When you look at the practices of Christianity (particularly monasticism), there is much to suggest that.  

During the second half of the first millennium, Buddhism, like Christianity and Islam, tried hard to evangelize the nomadic tribes of Central Asia and the great steppe, and there was a similar competition between the three over the souls of the Mongols in the 13th century.  There's a great story from the reign of Mongke Khan (1251-1259) where he hosts a huge debate between Christian, Muslim, and Buddhist clergymen, and drafts the papal legate who is visiting Karakorum on diplomatic business to go take the side of the Christian team which is otherwise all Nestorians whom the papal legate would normally consider heretics.  If you go before that, there's the famous story of "St. Barlaam," which was literally the Buddha story lifted wholesale and turned into a Catholic saint.

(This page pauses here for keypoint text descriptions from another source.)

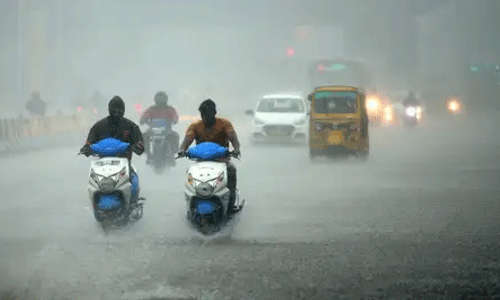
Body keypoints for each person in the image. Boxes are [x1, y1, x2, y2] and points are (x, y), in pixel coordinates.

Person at [178, 99, 242, 214]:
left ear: (214, 113)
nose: (205, 118)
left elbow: (234, 139)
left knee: (231, 171)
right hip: (200, 162)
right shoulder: (195, 126)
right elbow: (186, 141)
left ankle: (231, 206)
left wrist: (236, 149)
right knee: (189, 174)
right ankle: (190, 205)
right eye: (203, 115)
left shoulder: (225, 124)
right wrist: (182, 150)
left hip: (222, 161)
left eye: (207, 115)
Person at [80, 96, 145, 202]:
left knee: (134, 179)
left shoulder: (131, 126)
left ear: (123, 110)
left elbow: (140, 143)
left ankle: (132, 202)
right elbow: (89, 143)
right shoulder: (99, 127)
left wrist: (137, 146)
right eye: (114, 108)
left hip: (125, 164)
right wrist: (86, 149)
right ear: (109, 109)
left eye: (119, 108)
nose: (116, 111)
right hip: (103, 165)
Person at [139, 91, 180, 164]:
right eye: (159, 100)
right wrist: (143, 120)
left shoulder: (170, 109)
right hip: (152, 130)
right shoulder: (151, 109)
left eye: (162, 100)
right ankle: (148, 154)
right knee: (144, 136)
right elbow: (144, 117)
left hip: (167, 131)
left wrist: (174, 120)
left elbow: (175, 117)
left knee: (175, 136)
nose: (160, 102)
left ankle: (172, 155)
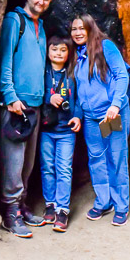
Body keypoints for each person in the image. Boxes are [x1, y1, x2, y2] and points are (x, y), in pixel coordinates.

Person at [0, 0, 53, 238]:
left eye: (46, 0)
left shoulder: (41, 27)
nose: (41, 2)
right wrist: (10, 96)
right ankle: (10, 212)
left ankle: (22, 205)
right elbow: (5, 59)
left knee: (28, 162)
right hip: (17, 105)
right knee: (13, 160)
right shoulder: (14, 21)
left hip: (36, 106)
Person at [69, 13, 130, 226]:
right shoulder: (78, 54)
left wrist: (115, 105)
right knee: (96, 159)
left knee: (116, 157)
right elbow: (80, 90)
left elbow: (122, 75)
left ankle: (121, 205)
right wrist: (77, 115)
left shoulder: (105, 47)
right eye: (74, 29)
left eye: (81, 28)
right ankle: (104, 201)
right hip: (90, 118)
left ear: (90, 28)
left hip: (110, 114)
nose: (77, 33)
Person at [39, 36, 81, 233]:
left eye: (63, 50)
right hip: (46, 130)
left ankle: (62, 209)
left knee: (64, 168)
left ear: (69, 52)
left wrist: (78, 117)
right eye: (54, 49)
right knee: (48, 167)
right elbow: (36, 92)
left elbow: (80, 98)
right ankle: (50, 204)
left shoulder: (72, 74)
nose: (58, 53)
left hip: (66, 131)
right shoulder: (43, 72)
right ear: (47, 52)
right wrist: (50, 96)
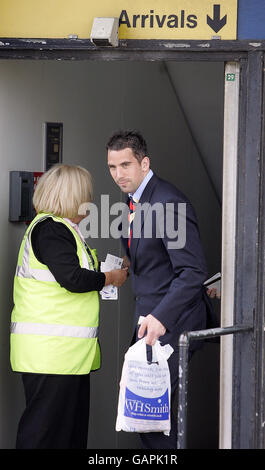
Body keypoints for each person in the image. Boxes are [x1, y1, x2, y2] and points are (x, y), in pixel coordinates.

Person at [107, 130, 214, 449]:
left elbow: (193, 270)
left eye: (125, 165)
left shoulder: (168, 201)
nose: (118, 174)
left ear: (144, 163)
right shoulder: (131, 202)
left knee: (155, 421)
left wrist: (162, 317)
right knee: (145, 415)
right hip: (150, 318)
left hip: (173, 320)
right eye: (112, 167)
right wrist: (126, 267)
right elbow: (149, 253)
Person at [10, 164, 128, 449]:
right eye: (87, 194)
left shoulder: (62, 230)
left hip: (64, 357)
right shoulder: (50, 230)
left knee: (66, 435)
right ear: (73, 197)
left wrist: (110, 269)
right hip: (51, 356)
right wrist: (109, 278)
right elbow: (73, 277)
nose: (89, 200)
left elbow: (74, 268)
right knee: (45, 435)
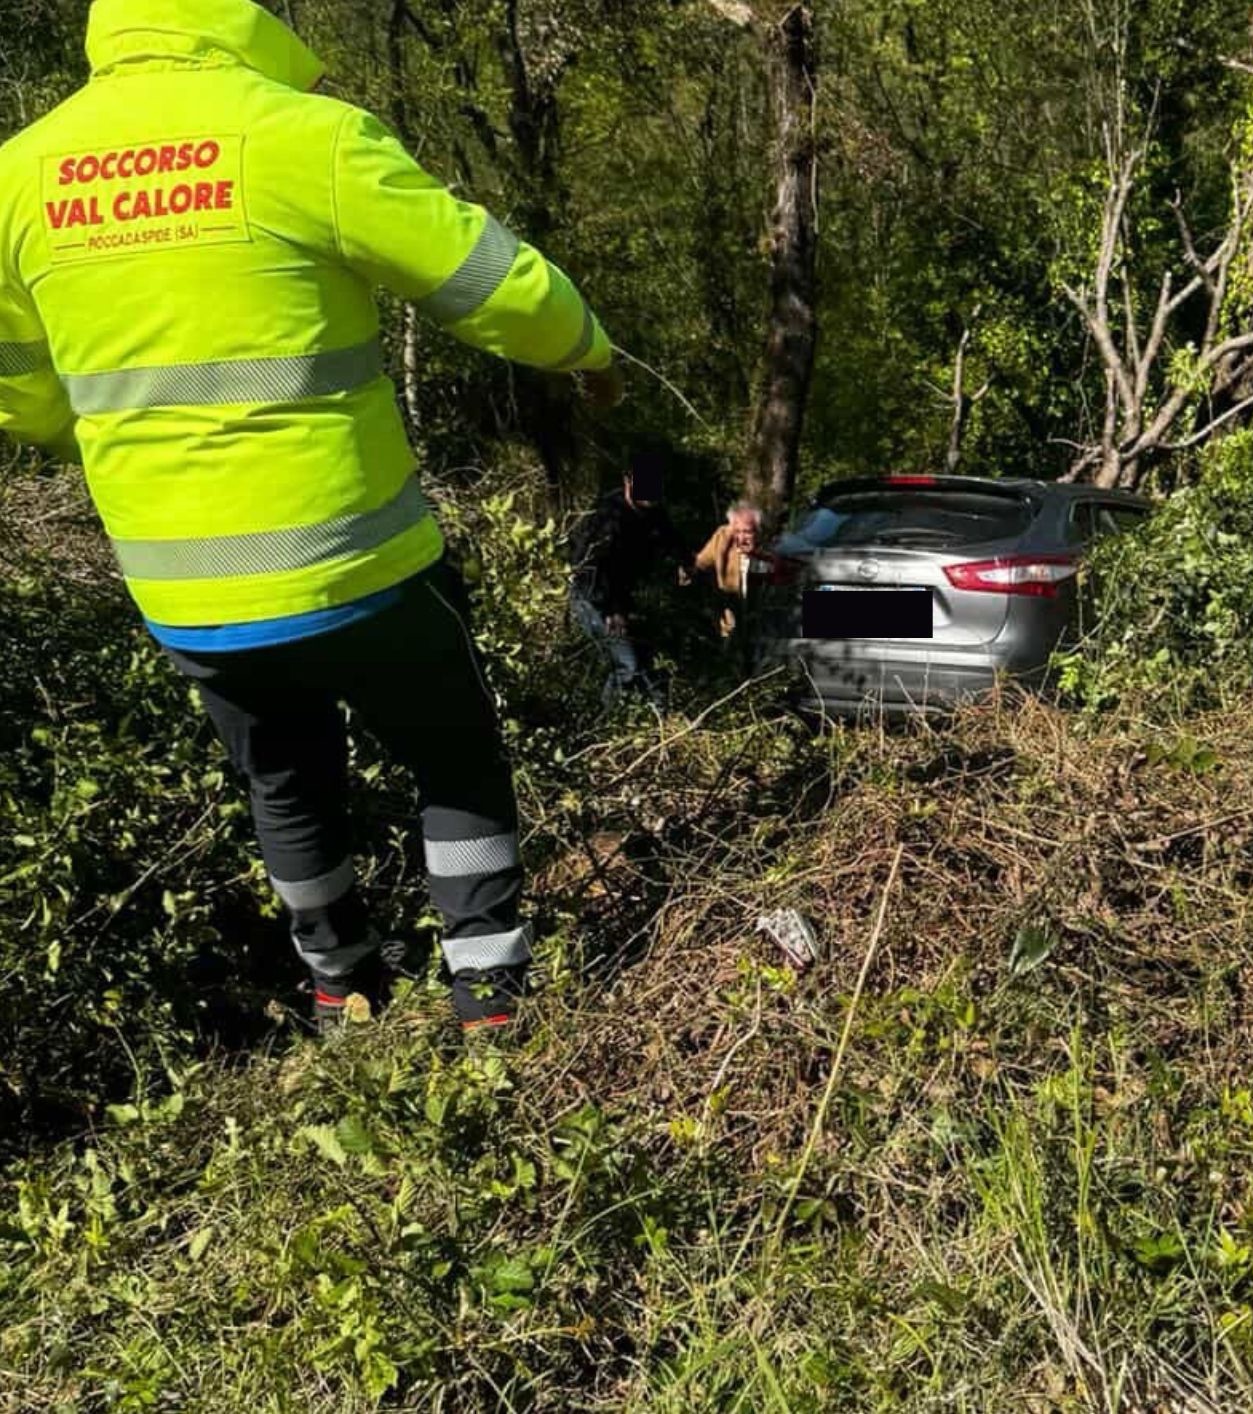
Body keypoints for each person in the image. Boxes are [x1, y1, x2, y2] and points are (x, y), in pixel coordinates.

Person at [0, 0, 625, 1035]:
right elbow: (493, 287)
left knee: (282, 777)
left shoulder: (21, 172)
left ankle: (343, 990)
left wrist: (123, 437)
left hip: (184, 590)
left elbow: (21, 392)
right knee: (451, 750)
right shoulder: (303, 136)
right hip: (356, 560)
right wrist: (584, 350)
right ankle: (491, 999)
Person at [567, 449, 693, 705]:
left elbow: (673, 539)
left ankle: (656, 726)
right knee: (626, 664)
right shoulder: (607, 517)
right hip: (592, 599)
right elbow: (588, 568)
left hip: (622, 598)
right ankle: (603, 726)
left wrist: (684, 562)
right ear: (628, 480)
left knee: (650, 665)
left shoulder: (654, 512)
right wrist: (611, 610)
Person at [694, 501, 766, 641]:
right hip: (731, 620)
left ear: (757, 530)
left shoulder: (768, 549)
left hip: (760, 624)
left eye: (747, 532)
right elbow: (700, 563)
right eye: (737, 531)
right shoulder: (723, 541)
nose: (741, 537)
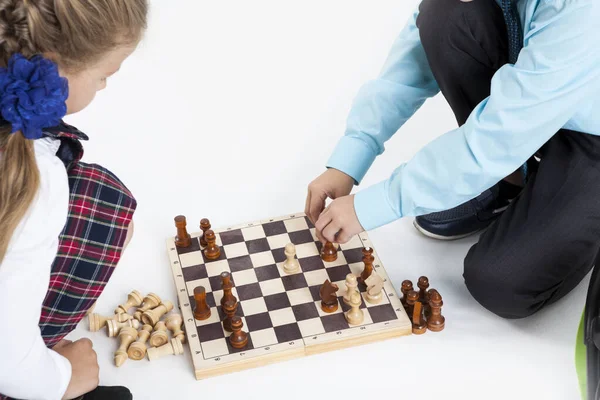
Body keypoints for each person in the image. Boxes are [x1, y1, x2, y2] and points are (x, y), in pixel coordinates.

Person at [306, 0, 600, 319]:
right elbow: (412, 59)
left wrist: (377, 204)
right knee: (443, 15)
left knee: (501, 282)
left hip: (591, 138)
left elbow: (497, 137)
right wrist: (352, 154)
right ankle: (508, 182)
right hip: (534, 100)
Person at [0, 1, 148, 399]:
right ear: (52, 66)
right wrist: (64, 378)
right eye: (103, 76)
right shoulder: (34, 179)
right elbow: (6, 361)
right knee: (106, 208)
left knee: (98, 201)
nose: (104, 86)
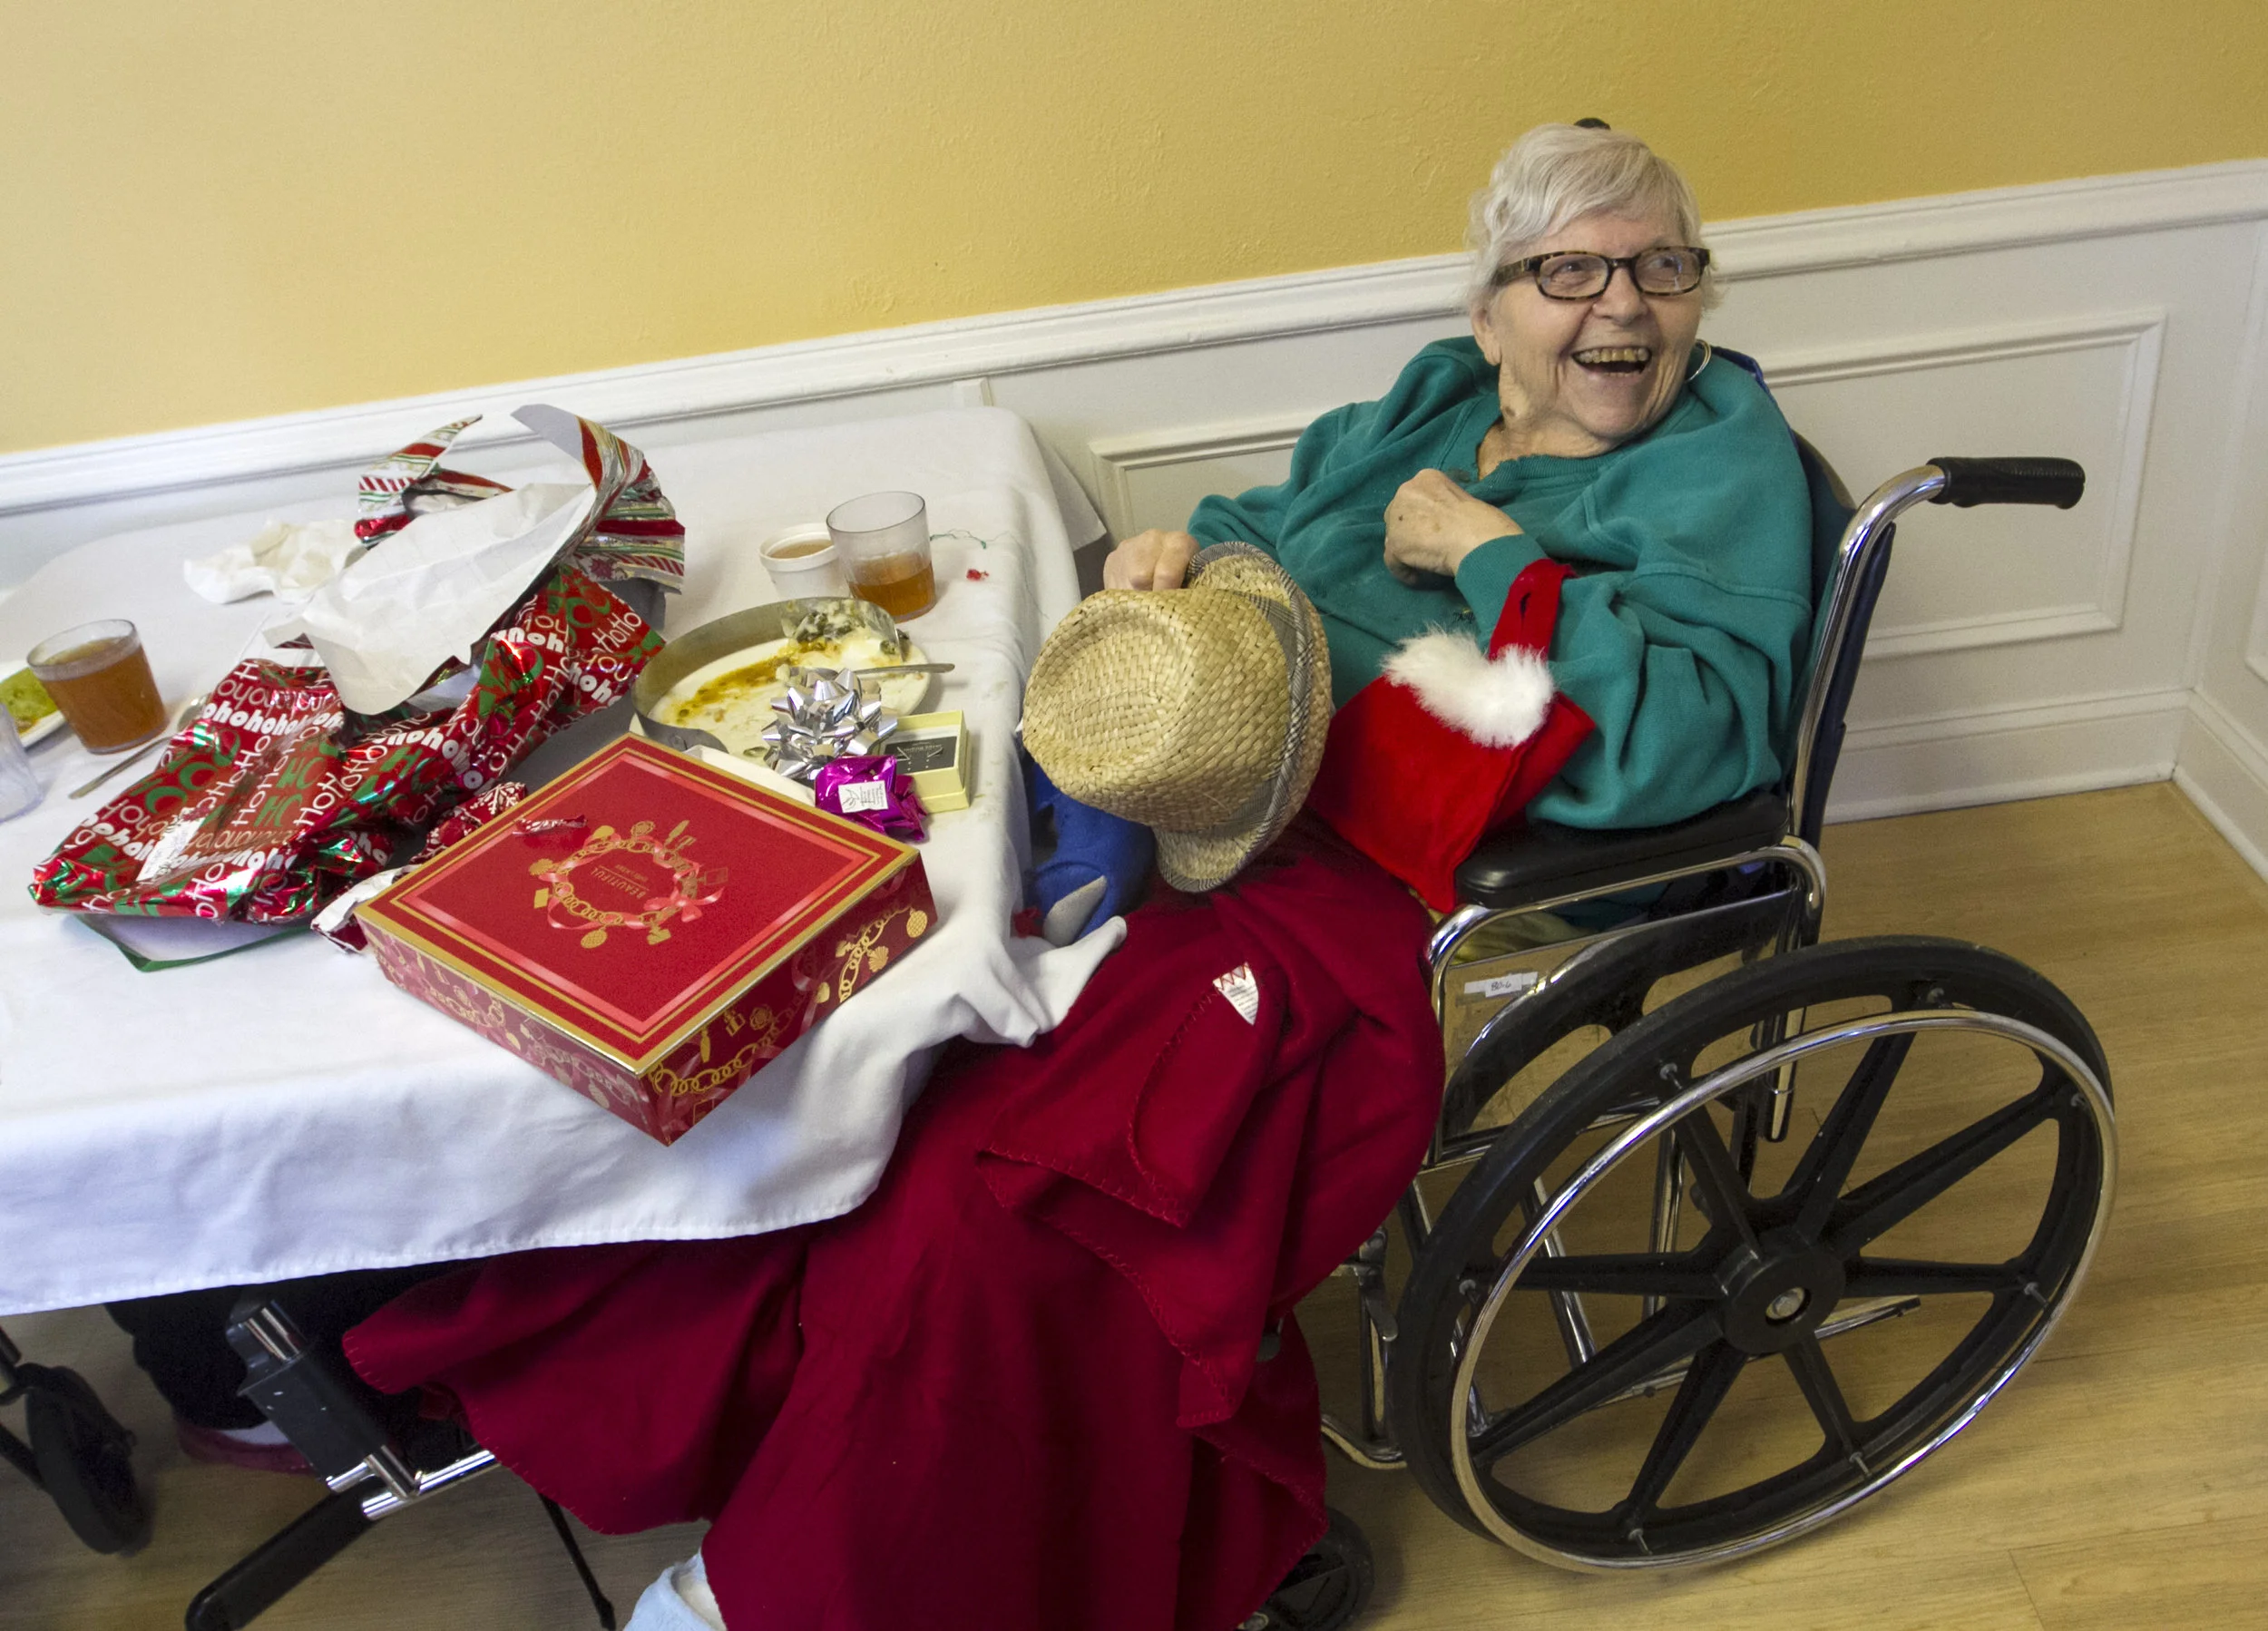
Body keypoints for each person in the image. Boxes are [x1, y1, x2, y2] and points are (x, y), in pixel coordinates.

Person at [343, 122, 1813, 1631]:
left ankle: (789, 1585)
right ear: (1491, 311)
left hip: (1398, 882)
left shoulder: (1720, 461)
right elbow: (1269, 525)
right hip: (1221, 798)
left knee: (1031, 1185)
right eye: (1571, 273)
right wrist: (1178, 558)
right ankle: (777, 1423)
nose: (1623, 305)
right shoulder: (1442, 398)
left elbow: (1690, 747)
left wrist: (1497, 553)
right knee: (887, 1039)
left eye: (1662, 267)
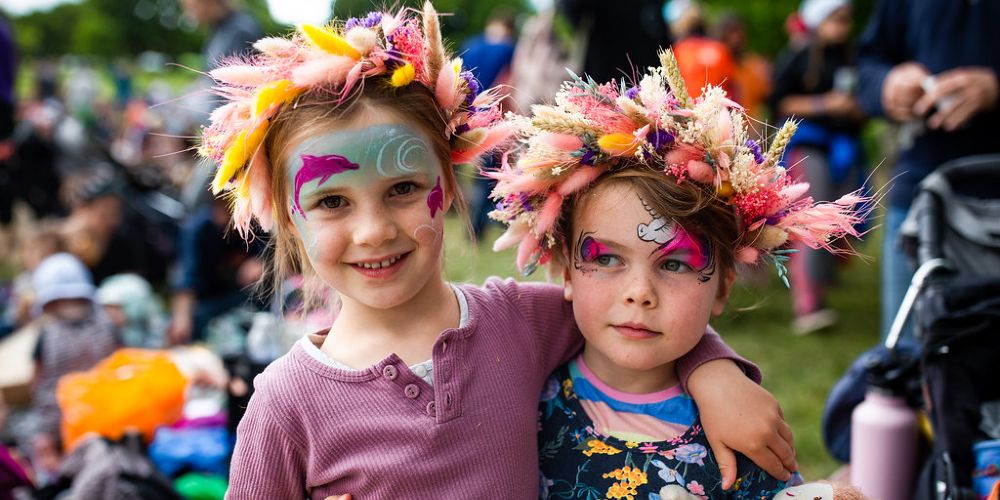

EDIT: Oh, early Christianity, missed the word early.  For the longest time, there have been groups of Hindu monks and rival groups of Buddhist monks who claimed that Jesus had studied in (for the Hindus) Varanasi or (for the Buddhists) in Tibet, and that he learned there to merge Jewish law with dharmic religion.  The idea of a working-class Galileean  walking to Eastern India, let alone Tibet, is kind of ludicrous, but the concept's out there and has been popularized especially by Hindus who were trying to make their religion seem less foreign to Western audiences.